### SOURCE MATERIAL
##########

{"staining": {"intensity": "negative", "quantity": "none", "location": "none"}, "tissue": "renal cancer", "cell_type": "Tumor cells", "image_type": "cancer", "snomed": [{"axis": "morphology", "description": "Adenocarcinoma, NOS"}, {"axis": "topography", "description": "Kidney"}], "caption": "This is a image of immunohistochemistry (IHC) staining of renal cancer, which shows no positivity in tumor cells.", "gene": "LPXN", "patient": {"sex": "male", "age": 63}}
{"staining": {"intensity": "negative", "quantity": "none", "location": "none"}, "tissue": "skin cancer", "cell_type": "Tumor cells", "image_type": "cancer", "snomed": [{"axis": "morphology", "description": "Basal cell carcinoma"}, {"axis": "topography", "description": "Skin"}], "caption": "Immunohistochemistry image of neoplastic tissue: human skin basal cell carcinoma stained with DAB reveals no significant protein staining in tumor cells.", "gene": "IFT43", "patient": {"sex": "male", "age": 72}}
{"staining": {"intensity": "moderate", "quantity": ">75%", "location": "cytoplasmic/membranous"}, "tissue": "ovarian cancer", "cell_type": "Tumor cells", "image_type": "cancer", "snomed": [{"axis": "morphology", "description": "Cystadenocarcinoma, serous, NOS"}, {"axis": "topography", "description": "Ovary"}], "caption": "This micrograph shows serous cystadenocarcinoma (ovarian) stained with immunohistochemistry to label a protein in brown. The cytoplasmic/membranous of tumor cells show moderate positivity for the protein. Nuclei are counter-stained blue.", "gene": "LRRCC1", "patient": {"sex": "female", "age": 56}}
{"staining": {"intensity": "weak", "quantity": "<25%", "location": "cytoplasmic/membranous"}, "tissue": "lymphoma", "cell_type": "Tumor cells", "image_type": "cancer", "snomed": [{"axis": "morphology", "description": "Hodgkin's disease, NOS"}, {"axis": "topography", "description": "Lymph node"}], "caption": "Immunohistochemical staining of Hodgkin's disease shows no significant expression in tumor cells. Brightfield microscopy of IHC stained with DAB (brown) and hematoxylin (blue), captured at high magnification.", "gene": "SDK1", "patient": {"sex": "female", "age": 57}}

##########

Retype the complete listing verbatim.

### RESPONSE TO THE EXERCISE
{"staining": {"intensity": "negative", "quantity": "none", "location": "none"}, "tissue": "renal cancer", "cell_type": "Tumor cells", "image_type": "cancer", "snomed": [{"axis": "morphology", "description": "Adenocarcinoma, NOS"}, {"axis": "topography", "description": "Kidney"}], "caption": "This is a image of immunohistochemistry (IHC) staining of renal cancer, which shows no positivity in tumor cells.", "gene": "LPXN", "patient": {"sex": "male", "age": 63}}
{"staining": {"intensity": "negative", "quantity": "none", "location": "none"}, "tissue": "skin cancer", "cell_type": "Tumor cells", "image_type": "cancer", "snomed": [{"axis": "morphology", "description": "Basal cell carcinoma"}, {"axis": "topography", "description": "Skin"}], "caption": "Immunohistochemistry image of neoplastic tissue: human skin basal cell carcinoma stained with DAB reveals no significant protein staining in tumor cells.", "gene": "IFT43", "patient": {"sex": "male", "age": 72}}
{"staining": {"intensity": "moderate", "quantity": ">75%", "location": "cytoplasmic/membranous"}, "tissue": "ovarian cancer", "cell_type": "Tumor cells", "image_type": "cancer", "snomed": [{"axis": "morphology", "description": "Cystadenocarcinoma, serous, NOS"}, {"axis": "topography", "description": "Ovary"}], "caption": "This micrograph shows serous cystadenocarcinoma (ovarian) stained with immunohistochemistry to label a protein in brown. The cytoplasmic/membranous of tumor cells show moderate positivity for the protein. Nuclei are counter-stained blue.", "gene": "LRRCC1", "patient": {"sex": "female", "age": 56}}
{"staining": {"intensity": "weak", "quantity": "<25%", "location": "cytoplasmic/membranous"}, "tissue": "lymphoma", "cell_type": "Tumor cells", "image_type": "cancer", "snomed": [{"axis": "morphology", "description": "Hodgkin's disease, NOS"}, {"axis": "topography", "description": "Lymph node"}], "caption": "Immunohistochemical staining of Hodgkin's disease shows no significant expression in tumor cells. Brightfield microscopy of IHC stained with DAB (brown) and hematoxylin (blue), captured at high magnification.", "gene": "SDK1", "patient": {"sex": "female", "age": 57}}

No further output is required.